Beach Scene

—excerpted from Thing of Darkness,
a novel-in-progress by Wim Coleman and Pat Perrin

The tide was coming in. The wide beach where people and dogs had been playing earlier in the day was rapidly growing narrow, and no one was in sight. My timing was excellent—not just the hour but the season. While I especially love the coast during the gray and stormy winter, the Pacific is plenty mysterious and daunting in the fall.

I spotted a familiar rock, the largest in a decrepit old breakwater of scattered and piled-up boulders reaching out into the sea. I took off my shoes and socks and dropped them on the sand, then rolled up my pants legs. I waded a little way through icy water that rose partly up my calves, climbed up on the rock, and sat down on it—a perch I’d enjoyed since I was a little girl. The wind was cold and sharp, and waves rolled in on both sides of the line of stones.

I’ve been to other beaches, some in tepid humid parts of the Atlantic, all full of things that sting, pinch, or slide out from under your feet. But the sea life out east is prosaic and familiar, and in most places the ocean isn’t particularly treacherous. Even on the West Coast, some of the more southern shores are docile enough if you don’t go out too far.

But northwestern waters are not for lubberly humans to enter casually. Just to wade in the shallows is to invite getting sucked out to sea by a powerful undertow or swept away by a giant sneaker wave appearing out of nowhere. No, the coast in those parts is the domain of cunning things living beneath that gray surface—and you never really get to know those creatures.

Staring off into that ambiguous stretch of sea lying between the shore and the true deeps, I glimpsed some of them—three hulking shadows of unidentifiable beasts drifting by, not distant enough to be whales, but too big to be anything a swimmer would want to run into.

Beyond those parts, out in the depths far, far beyond the horizon, were live creatures to stagger and puzzle the mind—great blue whales, undulating manta rays, seldom-seen and semi-legendary giant squids, to say nothing of primordial dwellers of unspeakably deep subaquatic canyons near scalding hydrothermal vents, those scale-armored snails, eyeless shrimp, red-plumed tube worms, and heat-thriving eels, all so weird and alien that they’d be just as much at home in the watery abyss of Jupiter’s planet Europa as here on Earth.

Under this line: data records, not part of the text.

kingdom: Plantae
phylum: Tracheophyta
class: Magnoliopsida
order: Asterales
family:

Even so, I’m not one to ponder the depths all that much. The deceptively intimate shoreline shallows are plenty inscrutable for my reckoning. Right down below my dangling feet, what had recently been damp sand now lay beneath a foot of water, a foamy world populated by tiny creatures that had emerged now that the tide sequestered them and invited them forth. But even the afternoon daylight was powerless to fully reveal those frolicking sprites. What were those wet shadows flitting by? I couldn’t tell. Some serpenty shape writhed before me, then slipped away before I could detect whether it was plant or animal.

Here, right here, I thought. Here lies the answer to every mystery that will ever trouble me.

If only my eyes could lucidly penetrate the chaotic rippling refraction of the water, if only I could reach down and pick up the right rock and look under it, if only I could cup my hands and capture an ounce of salt-saturated truth like a fluttering butterfly …

If only.

I’d understand it all.

No demon could mystify or frighten me.

But it wasn’t to be, not while my skull was young and thick.

Maybe when I was old and soft and supple like Monty and Beth, this place would tell me all.

But not now, not yet.

I’d have to wait to achieve that kind of ripeness.

And I could wait. I’d be patient.

I lifted my face to gaze at the sea. At that moment, a breaker swept along the breakwater before me and blew sharp spray into my face. The clouds suddenly split, and the late afternoon sunlight set the waves ablaze.

Laughter rose up in me—a kind of laughter I’d experienced before, but only in this very spot. It’s an extraordinary laughter that both affirms and denies, delights and grieves, embracing all that is joyful and tragic in life, true and ambivalent, the kind of laughter that makes the heartiest common workaday laughter seem weak and puny. I knew the laughter would be gone in an inkling, so I gave it free reign, letting it rumble ferociously out of my belly to fill up the sparkling sky, as mighty as the surf itself.

The clouds closed, the sun vanished, and my laughter ended. A sadness settled deep in my chest—a strange, good, healing sadness that always comes in the wake of such spells of cosmic laughter.

My communion with the sea had reached its lovely consummation.

It was time to go back to the house.